What you need to change: Just the two lines marked ← change this — your repo directory name and Dockerfile path.

What happens automatically:

  • Push to main → builds and publishes as :latest and :main
  • Push to dev → publishes as :dev
  • Tag v1.2.3 → publishes as :1.2.3, :1.2, and :latest
  • Pull requests → builds but doesn't publish (validation only)
  • When wesense-ingester-core is updated, it triggers a rebuild of all registered ingesters automatically

Repo secret needed: CORE_REPO_TOKEN — a GitHub personal access token with read access to wesense-ingester-core. If your repo is under the wesense-earth organisation, this is already configured.

Don't worry if CI/CD isn't your area — if you get the ingester working and submit the code, we can set up the build pipeline for you.

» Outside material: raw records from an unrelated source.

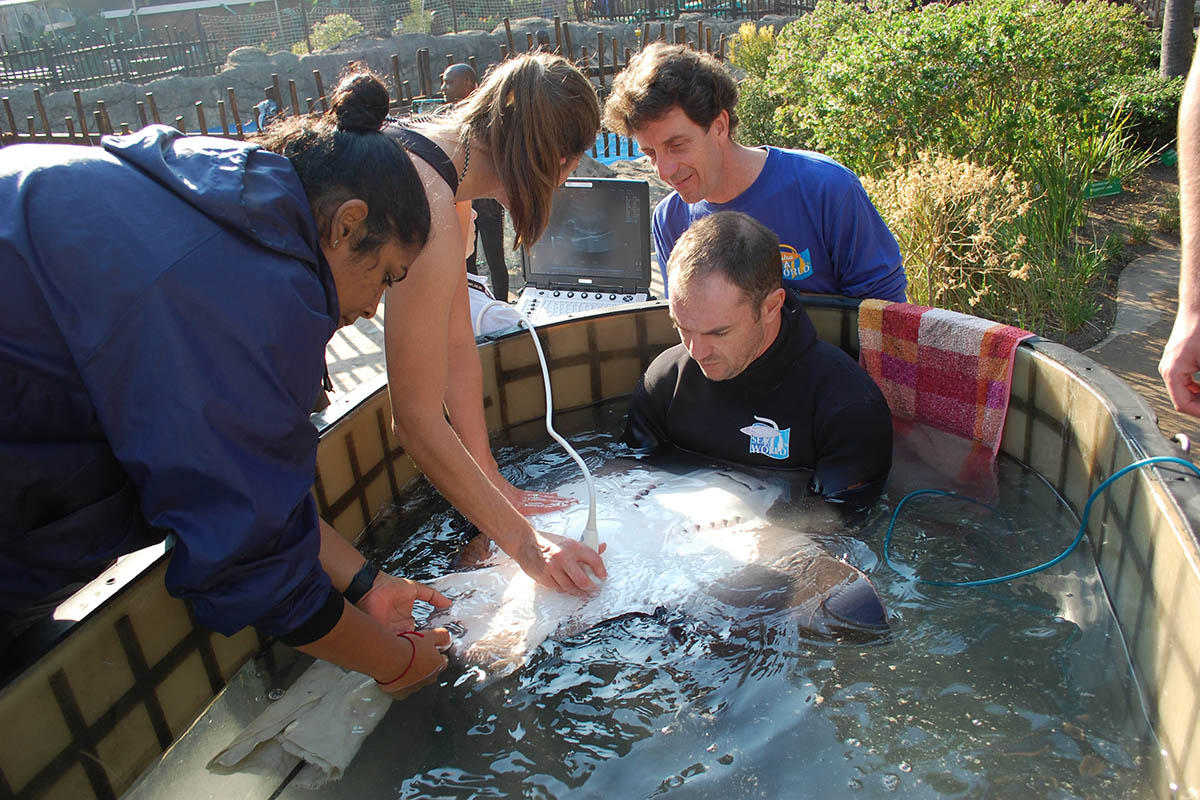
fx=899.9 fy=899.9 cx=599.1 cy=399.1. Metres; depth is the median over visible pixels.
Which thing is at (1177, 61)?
tree trunk
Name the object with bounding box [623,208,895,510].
man
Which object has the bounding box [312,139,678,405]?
pavement
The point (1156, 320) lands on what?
pavement
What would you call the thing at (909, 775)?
water
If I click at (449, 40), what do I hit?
rock wall
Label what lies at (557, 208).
laptop
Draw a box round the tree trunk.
[1160,0,1196,79]
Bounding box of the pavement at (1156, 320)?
[1082,242,1193,441]
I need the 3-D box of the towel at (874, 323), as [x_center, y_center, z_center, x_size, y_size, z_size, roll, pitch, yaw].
[0.876,-0.060,2.312,0.316,0.307,0.332,-4,25,0]
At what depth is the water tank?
1.70 m
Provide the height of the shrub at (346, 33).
0.888 m
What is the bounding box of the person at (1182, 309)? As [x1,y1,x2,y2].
[1159,34,1199,424]
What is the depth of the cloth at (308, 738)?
1.46 m
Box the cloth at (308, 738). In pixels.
[208,660,394,784]
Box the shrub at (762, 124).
[729,21,787,147]
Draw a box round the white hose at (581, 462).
[475,298,600,556]
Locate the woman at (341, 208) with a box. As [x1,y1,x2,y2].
[1,69,471,698]
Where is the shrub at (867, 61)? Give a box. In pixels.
[738,0,1152,259]
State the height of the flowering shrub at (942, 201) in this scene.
0.843 m
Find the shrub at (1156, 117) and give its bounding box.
[1100,70,1184,153]
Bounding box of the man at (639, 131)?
[603,38,906,304]
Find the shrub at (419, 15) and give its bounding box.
[395,0,436,34]
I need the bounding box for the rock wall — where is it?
[0,14,769,138]
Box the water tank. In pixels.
[0,294,1199,799]
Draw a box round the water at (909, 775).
[132,392,1167,799]
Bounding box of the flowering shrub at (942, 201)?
[867,149,1028,314]
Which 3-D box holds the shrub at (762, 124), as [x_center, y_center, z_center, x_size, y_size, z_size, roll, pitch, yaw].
[1.247,-2.274,6.875,0.713,1.121,0.769,-4,25,0]
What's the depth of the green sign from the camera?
5.23 m
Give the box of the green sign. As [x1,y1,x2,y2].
[1085,177,1121,198]
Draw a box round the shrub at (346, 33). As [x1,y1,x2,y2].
[306,13,364,52]
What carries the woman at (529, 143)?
on the ground
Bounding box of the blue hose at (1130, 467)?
[881,452,1199,588]
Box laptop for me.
[515,176,656,320]
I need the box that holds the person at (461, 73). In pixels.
[437,61,511,306]
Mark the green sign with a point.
(1114, 190)
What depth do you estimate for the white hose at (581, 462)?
1.99 m
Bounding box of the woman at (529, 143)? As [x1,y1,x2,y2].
[371,51,617,604]
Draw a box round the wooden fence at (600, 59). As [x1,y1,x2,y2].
[1,20,735,147]
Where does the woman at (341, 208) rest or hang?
on the ground
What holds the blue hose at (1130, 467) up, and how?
in the water tank
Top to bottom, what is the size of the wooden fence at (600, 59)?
1.382 m
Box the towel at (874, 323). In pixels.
[855,299,1032,457]

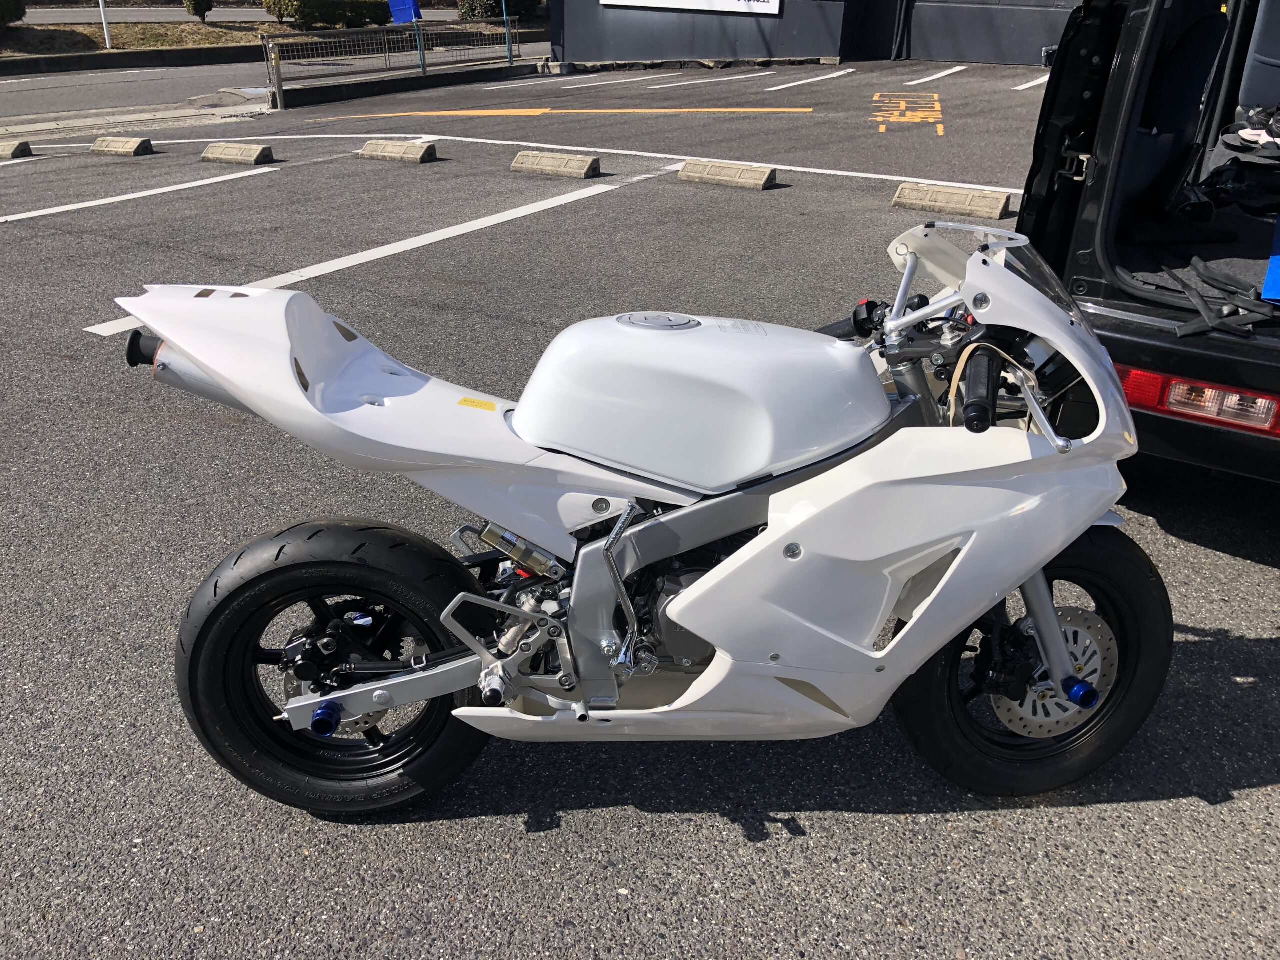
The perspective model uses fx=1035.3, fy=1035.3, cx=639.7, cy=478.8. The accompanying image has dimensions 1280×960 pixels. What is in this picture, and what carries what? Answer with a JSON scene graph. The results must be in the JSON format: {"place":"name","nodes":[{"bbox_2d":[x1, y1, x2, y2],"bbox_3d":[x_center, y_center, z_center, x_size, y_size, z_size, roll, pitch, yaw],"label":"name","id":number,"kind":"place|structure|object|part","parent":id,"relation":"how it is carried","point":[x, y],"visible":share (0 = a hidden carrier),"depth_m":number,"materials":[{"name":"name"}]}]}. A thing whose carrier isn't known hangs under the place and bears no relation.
{"place":"outdoors","nodes":[
{"label":"outdoors","id":0,"kind":"place"},
{"bbox_2d":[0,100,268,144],"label":"curb","id":1,"kind":"structure","parent":0,"point":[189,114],"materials":[{"name":"grey concrete"}]},
{"bbox_2d":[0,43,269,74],"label":"curb","id":2,"kind":"structure","parent":0,"point":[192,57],"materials":[{"name":"grey concrete"}]},
{"bbox_2d":[10,1,486,24],"label":"road","id":3,"kind":"structure","parent":0,"point":[155,17],"materials":[{"name":"grey asphalt"}]},
{"bbox_2d":[0,32,545,122],"label":"road","id":4,"kind":"structure","parent":0,"point":[30,92],"materials":[{"name":"grey asphalt"}]},
{"bbox_2d":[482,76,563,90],"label":"parking line","id":5,"kind":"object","parent":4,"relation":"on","point":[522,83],"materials":[{"name":"white paint"}]},
{"bbox_2d":[0,47,1279,959],"label":"parking lot","id":6,"kind":"structure","parent":0,"point":[1254,644],"materials":[{"name":"grey asphalt"}]},
{"bbox_2d":[0,139,32,159],"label":"parking block","id":7,"kind":"object","parent":6,"relation":"on","point":[27,151],"visible":0.98,"depth_m":10.10,"materials":[{"name":"concrete"}]},
{"bbox_2d":[90,136,153,156],"bbox_3d":[-5.220,-3.351,10.375,0.736,0.158,0.232,16,30,28],"label":"wheel stop","id":8,"kind":"object","parent":6,"relation":"on","point":[149,149],"visible":0.98,"depth_m":10.27,"materials":[{"name":"concrete"}]},
{"bbox_2d":[0,166,281,221],"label":"parking line","id":9,"kind":"object","parent":6,"relation":"on","point":[107,200],"visible":0.96,"depth_m":8.46,"materials":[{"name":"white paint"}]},
{"bbox_2d":[200,141,275,165],"bbox_3d":[-3.844,-3.119,9.850,0.863,0.168,0.248,16,30,28],"label":"wheel stop","id":10,"kind":"object","parent":6,"relation":"on","point":[213,149],"visible":0.97,"depth_m":9.76,"materials":[{"name":"concrete"}]},
{"bbox_2d":[271,48,284,110],"bbox_3d":[-4.783,-5.269,13.693,0.121,0.774,0.124,16,30,28],"label":"metal post","id":11,"kind":"object","parent":6,"relation":"on","point":[279,87],"visible":0.99,"depth_m":13.66,"materials":[{"name":"grey metal"}]},
{"bbox_2d":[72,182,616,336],"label":"parking line","id":12,"kind":"object","parent":6,"relation":"on","point":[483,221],"visible":0.95,"depth_m":6.18,"materials":[{"name":"white paint"}]},
{"bbox_2d":[259,15,531,95],"bbox_3d":[-3.651,-6.842,16.425,5.106,0.938,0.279,-23,35,-39],"label":"metal fence","id":13,"kind":"object","parent":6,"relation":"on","point":[510,57],"visible":0.96,"depth_m":16.18,"materials":[{"name":"metal"}]},
{"bbox_2d":[386,0,421,23],"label":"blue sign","id":14,"kind":"object","parent":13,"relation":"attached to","point":[404,20],"visible":0.87,"depth_m":18.26,"materials":[{"name":"blue plastic"}]},
{"bbox_2d":[356,139,438,164],"bbox_3d":[-2.338,-3.158,9.884,0.930,0.172,0.261,16,30,28],"label":"parking block","id":15,"kind":"object","parent":6,"relation":"on","point":[369,149],"visible":0.97,"depth_m":9.78,"materials":[{"name":"concrete"}]},
{"bbox_2d":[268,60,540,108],"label":"low wall","id":16,"kind":"structure","parent":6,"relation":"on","point":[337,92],"depth_m":15.54,"materials":[{"name":"concrete"}]},
{"bbox_2d":[501,1,512,63],"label":"pole","id":17,"kind":"object","parent":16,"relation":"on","point":[510,55],"visible":0.84,"depth_m":19.93,"materials":[{"name":"blue metal"}]},
{"bbox_2d":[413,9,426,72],"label":"blue pole","id":18,"kind":"object","parent":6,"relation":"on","point":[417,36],"visible":0.69,"depth_m":16.50,"materials":[{"name":"blue metal"}]},
{"bbox_2d":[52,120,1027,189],"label":"white line","id":19,"kind":"object","parent":6,"relation":"on","point":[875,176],"visible":0.97,"depth_m":10.04,"materials":[{"name":"white paint"}]},
{"bbox_2d":[509,149,602,179],"bbox_3d":[-0.736,-2.760,9.029,0.894,0.168,0.252,16,30,28],"label":"wheel stop","id":20,"kind":"object","parent":6,"relation":"on","point":[573,170],"visible":0.97,"depth_m":8.94,"materials":[{"name":"concrete"}]},
{"bbox_2d":[299,106,813,119],"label":"yellow road line","id":21,"kind":"object","parent":6,"relation":"on","point":[502,111],"visible":0.97,"depth_m":13.09,"materials":[{"name":"orange"}]},
{"bbox_2d":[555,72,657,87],"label":"parking line","id":22,"kind":"object","parent":6,"relation":"on","point":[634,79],"visible":0.95,"depth_m":16.75,"materials":[{"name":"white paint"}]},
{"bbox_2d":[116,214,1168,820],"bbox_3d":[0.090,0.055,2.067,2.127,1.137,0.884,1,26,0],"label":"motorcycle","id":23,"kind":"object","parent":6,"relation":"on","point":[351,703],"visible":0.99,"depth_m":1.94,"materials":[{"name":"white plastic"}]},
{"label":"wheel","id":24,"kind":"part","parent":23,"relation":"part of","materials":[{"name":"black rubber"}]},
{"bbox_2d":[457,396,496,411],"bbox_3d":[-0.321,-0.147,2.030,0.089,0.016,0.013,2,26,3],"label":"yellow sticker","id":25,"kind":"object","parent":23,"relation":"attached to","point":[462,402],"visible":0.98,"depth_m":2.03,"materials":[{"name":"yellow"}]},
{"label":"fairing","id":26,"kind":"part","parent":23,"relation":"part of","materials":[{"name":"white plastic"}]},
{"label":"wheel","id":27,"kind":"part","parent":23,"relation":"part of","materials":[{"name":"black rubber"}]},
{"bbox_2d":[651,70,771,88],"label":"parking line","id":28,"kind":"object","parent":6,"relation":"on","point":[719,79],"visible":0.96,"depth_m":15.70,"materials":[{"name":"white paint"}]},
{"bbox_2d":[678,159,780,189],"bbox_3d":[0.719,-2.482,8.387,0.872,0.162,0.241,16,30,28],"label":"wheel stop","id":29,"kind":"object","parent":6,"relation":"on","point":[690,168],"visible":0.97,"depth_m":8.31,"materials":[{"name":"concrete"}]},
{"bbox_2d":[767,67,857,91],"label":"parking line","id":30,"kind":"object","parent":6,"relation":"on","point":[838,73],"visible":0.96,"depth_m":15.64,"materials":[{"name":"white paint"}]},
{"bbox_2d":[869,93,944,135],"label":"marking","id":31,"kind":"object","parent":6,"relation":"on","point":[942,133],"visible":0.96,"depth_m":11.96,"materials":[{"name":"paint"}]},
{"bbox_2d":[900,65,964,85],"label":"parking line","id":32,"kind":"object","parent":6,"relation":"on","point":[960,68],"visible":0.95,"depth_m":15.67,"materials":[{"name":"white paint"}]},
{"bbox_2d":[891,182,1009,217],"bbox_3d":[2.221,-2.016,7.409,0.857,0.159,0.263,16,30,28],"label":"wheel stop","id":33,"kind":"object","parent":6,"relation":"on","point":[997,203],"visible":0.97,"depth_m":7.33,"materials":[{"name":"concrete"}]},
{"bbox_2d":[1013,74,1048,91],"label":"parking line","id":34,"kind":"object","parent":6,"relation":"on","point":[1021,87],"visible":0.39,"depth_m":12.11,"materials":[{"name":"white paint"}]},
{"bbox_2d":[1008,1,1279,485],"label":"black van","id":35,"kind":"object","parent":6,"relation":"on","point":[1117,108],"visible":0.77,"depth_m":3.05,"materials":[{"name":"black metal"}]},
{"bbox_2d":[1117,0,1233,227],"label":"car seat","id":36,"kind":"object","parent":35,"relation":"in","point":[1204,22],"visible":0.58,"depth_m":3.38,"materials":[{"name":"black fabric"}]},
{"bbox_2d":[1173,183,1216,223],"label":"shoe","id":37,"kind":"object","parent":35,"relation":"in","point":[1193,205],"visible":0.8,"depth_m":3.47,"materials":[{"name":"black"}]},
{"bbox_2d":[1118,366,1279,437],"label":"tail light","id":38,"kind":"object","parent":35,"relation":"attached to","point":[1138,375],"visible":0.54,"depth_m":2.66,"materials":[{"name":"red plastic"}]},
{"bbox_2d":[1151,258,1276,338],"bbox_3d":[1.661,-0.523,2.941,0.375,0.104,0.443,16,30,28],"label":"strap","id":39,"kind":"object","parent":35,"relation":"in","point":[1204,310],"visible":0.97,"depth_m":2.89,"materials":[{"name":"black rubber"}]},
{"bbox_2d":[1199,158,1279,216],"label":"black bag","id":40,"kind":"object","parent":35,"relation":"in","point":[1241,189],"visible":0.97,"depth_m":3.80,"materials":[{"name":"black fabric"}]},
{"bbox_2d":[1227,104,1279,152],"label":"shoe","id":41,"kind":"object","parent":35,"relation":"in","point":[1254,130],"visible":1,"depth_m":4.32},
{"bbox_2d":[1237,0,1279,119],"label":"car seat","id":42,"kind":"object","parent":35,"relation":"in","point":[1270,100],"visible":0.92,"depth_m":4.03,"materials":[{"name":"grey fabric"}]},
{"bbox_2d":[1261,216,1279,303],"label":"blue object","id":43,"kind":"object","parent":35,"relation":"in","point":[1276,259],"visible":0.99,"depth_m":3.06,"materials":[{"name":"blue plastic"}]},
{"bbox_2d":[552,0,1088,68],"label":"wall","id":44,"kind":"structure","parent":0,"point":[616,41],"depth_m":19.43,"materials":[{"name":"grey"}]},
{"bbox_2d":[600,0,782,14],"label":"sign","id":45,"kind":"object","parent":44,"relation":"attached to","point":[677,1],"visible":0.97,"depth_m":18.54,"materials":[{"name":"white"}]},
{"label":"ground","id":46,"kind":"structure","parent":0},
{"bbox_2d":[0,16,529,59],"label":"grass strip","id":47,"kind":"object","parent":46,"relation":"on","point":[96,49],"visible":0.52,"depth_m":23.55,"materials":[{"name":"brown plant"}]},
{"bbox_2d":[0,0,26,28],"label":"shrub","id":48,"kind":"object","parent":47,"relation":"on","point":[3,17],"visible":0.98,"depth_m":21.03,"materials":[{"name":"green plant"}]},
{"bbox_2d":[97,0,112,49],"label":"white pole","id":49,"kind":"object","parent":47,"relation":"on","point":[104,25],"visible":0.95,"depth_m":22.66,"materials":[{"name":"white metal"}]},
{"bbox_2d":[183,0,212,20],"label":"shrub","id":50,"kind":"object","parent":47,"relation":"on","point":[205,9],"visible":0.98,"depth_m":24.68,"materials":[{"name":"green plant"}]},
{"bbox_2d":[264,0,391,28],"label":"hedge","id":51,"kind":"object","parent":47,"relation":"on","point":[329,20],"visible":0.88,"depth_m":25.53,"materials":[{"name":"green plant"}]},
{"bbox_2d":[458,0,541,21],"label":"shrub","id":52,"kind":"object","parent":47,"relation":"on","point":[502,12],"visible":0.73,"depth_m":28.39,"materials":[{"name":"green plant"}]}
]}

First Deployment Checklist

After your ingester is built, tested, and has a Docker image on GHCR, there are several steps to get it running in production:

Repository and CI

  1. Push both main and dev branches. CI builds image tags from branch names. If your deployment pulls the :dev tag, a dev branch must exist or the image won't be found.
  2. Set GHCR package visibility to public. GitHub Container Registry packages default to private even when the repo is public. After the first CI build, go to GitHub → Packages → your package → Settings → Change visibility to Public.

Docker Compose

  1. Add service to wesense/docker-compose.yml. Follow the pattern in Adding to Docker Compose above — including the extra_hosts for OrbitDB.
  2. Add default config to the wesense deployment repo. Create wesense/ingester-mydata/config/ with your default config file. This gets bind-mounted into the container.
  3. Add profile to .env.sample. Document the new profile name in the "Data source profiles" comment block and add an image override line.

Respiro (Map)

  1. Verify data appears on the map. Respiro auto-discovers new data_source values from ClickHouse. No code change needed.
  2. Add freshness threshold. Add your source to FRESHNESS_THRESHOLDS in wesense-respiro/src/index.js. Set it slightly longer than the expected reporting interval (e.g. 60 minutes for a source that publishes hourly data polled every 15 minutes). Without this, sensors show as stale between polls.
  3. Set data_source_name. Ensure your ingester sets a human-readable data_source_name on every reading, as Respiro displays this in the UI.

Performance

  1. Tune API timeouts. If your source makes one HTTP call per station (as opposed to a bulk feed), use a short timeout (10s) so slow stations don't block the entire poll cycle. Log progress every N stations so operators can see the ingester is working.
  2. Log progress for slow sources. An ingester that polls 100+ stations with no intermediate logging appears hung. Log every 10 stations or every 30 seconds.

Maintenance

Once your ingester is running in the WeSense network:

  • You're the expert on your data source. If the upstream API changes format, adds rate limits, or introduces new sensor types, you're best placed to update the ingester. We'll flag issues we notice (e.g. readings stopping) but may not know the fix.
  • Core library updates are automatic. When wesense-ingester-core is updated (new features, bug fixes, security patches), GitHub Actions rebuilds all ingester images. Your ingester benefits from improvements to geocoding, deduplication, signing, and storage without any changes on your part.
  • Breaking changes are rare and communicated. The core library's API is stable. If a breaking change is needed, we'll coordinate with maintainers and provide migration guidance.

Summary

Writing a WeSense ingester means writing a decoder for your data source. The shared library and backend services handle:

  • Deduplication — so duplicate readings from different paths don't pollute the database
  • Geocoding — so every reading has standardised ISO 3166 location codes
  • Signing — so every reading is cryptographically traceable to the ingester that produced it
  • Storage — so readings are written to ClickHouse and archived to the distributed network
  • Distribution — so readings appear on real-time maps and replicate to remote stations

You don't need to understand ClickHouse, Parquet, Zenoh, or the P2P network to write an ingester. You just need to know how to talk to your data source.

All WeSense data is free and open, forever.